[[ GIVEN RECORDS, beginning ]]
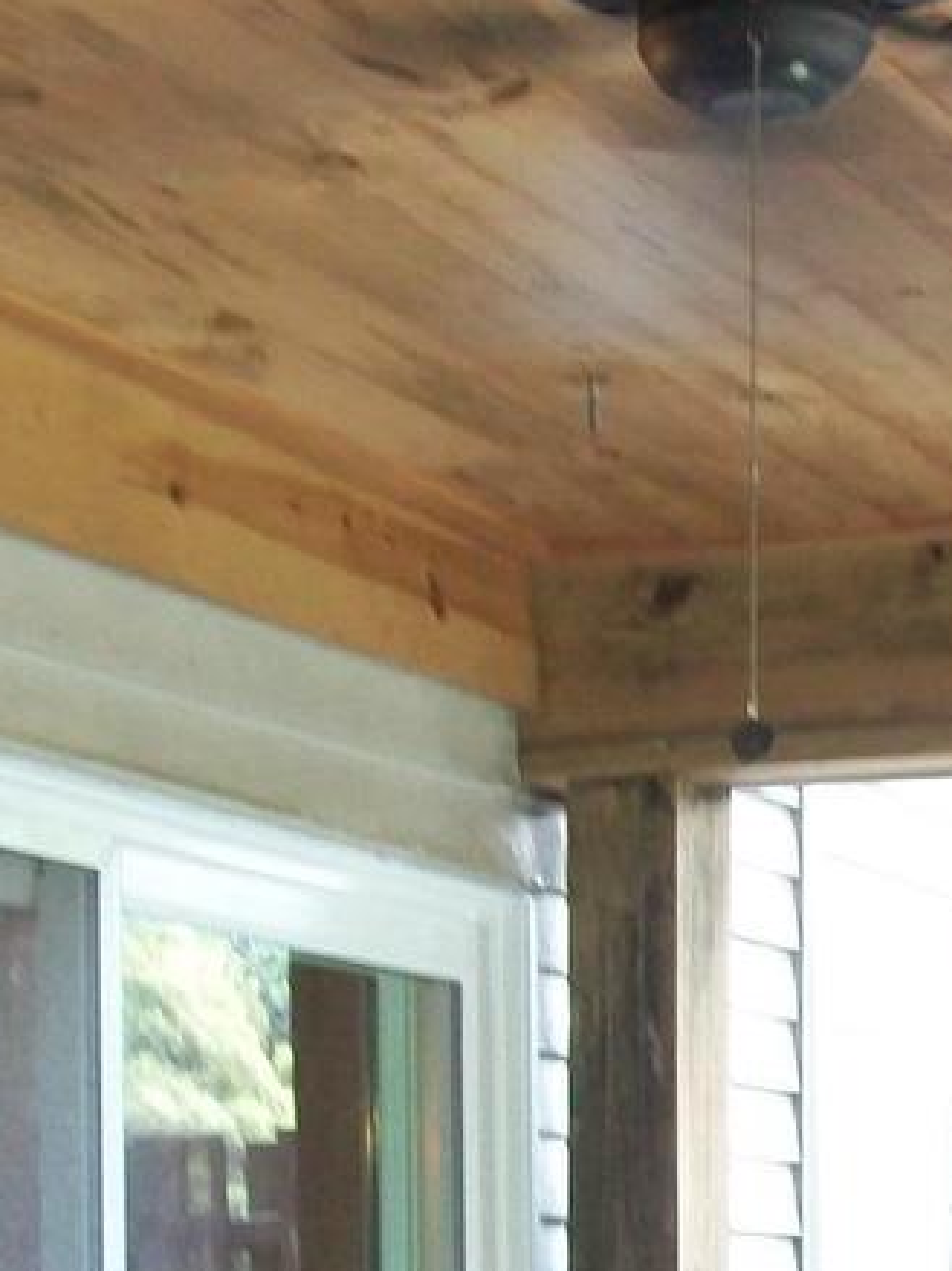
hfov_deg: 12.7
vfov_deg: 16.9
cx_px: 1273
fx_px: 4109
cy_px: 1477
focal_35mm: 112
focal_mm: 5.7
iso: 160
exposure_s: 1/30
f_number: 2.9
[[ GIVEN RECORDS, end ]]
* WRITTEN TASK *
Repeat each record as given. No picture belongs in the copy.

* RESPONSE AREA *
hfov_deg: 12.7
vfov_deg: 16.9
cx_px: 1273
fx_px: 4109
cy_px: 1477
focal_35mm: 112
focal_mm: 5.7
iso: 160
exposure_s: 1/30
f_number: 2.9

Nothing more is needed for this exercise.